== Information ==
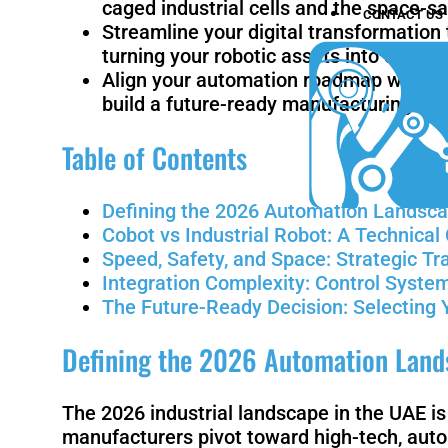
caged industrial cells and the space-sa
CONTACT US
Streamline your digital transformatio
turning your robotic assets into critic
Align your automation roadmap with the 
build a future-ready manufacturing inf
Table of Contents
Defining the 2026 Automation Landsca
Cobot vs Industrial Robot: A Technica
Speed, Safety, and Space: Strategic Tr
Integration Complexity: Control System
The Future-Ready Decision: Selecting 
Defining the 2026 Automation Lands
The 2026 industrial landscape in the UAE i
manufacturers pivot toward high-tech, auto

== Work to complete ==
An exact copy of every line from the one containing "Defining the 2026 Automation Landsca" through the last line of the entries is required; please add nothing.

== Answer area ==
Defining the 2026 Automation Landsca
Cobot vs Industrial Robot: A Technica
Speed, Safety, and Space: Strategic Tr
Integration Complexity: Control System
The Future-Ready Decision: Selecting 
Defining the 2026 Automation Lands
The 2026 industrial landscape in the UAE i
manufacturers pivot toward high-tech, auto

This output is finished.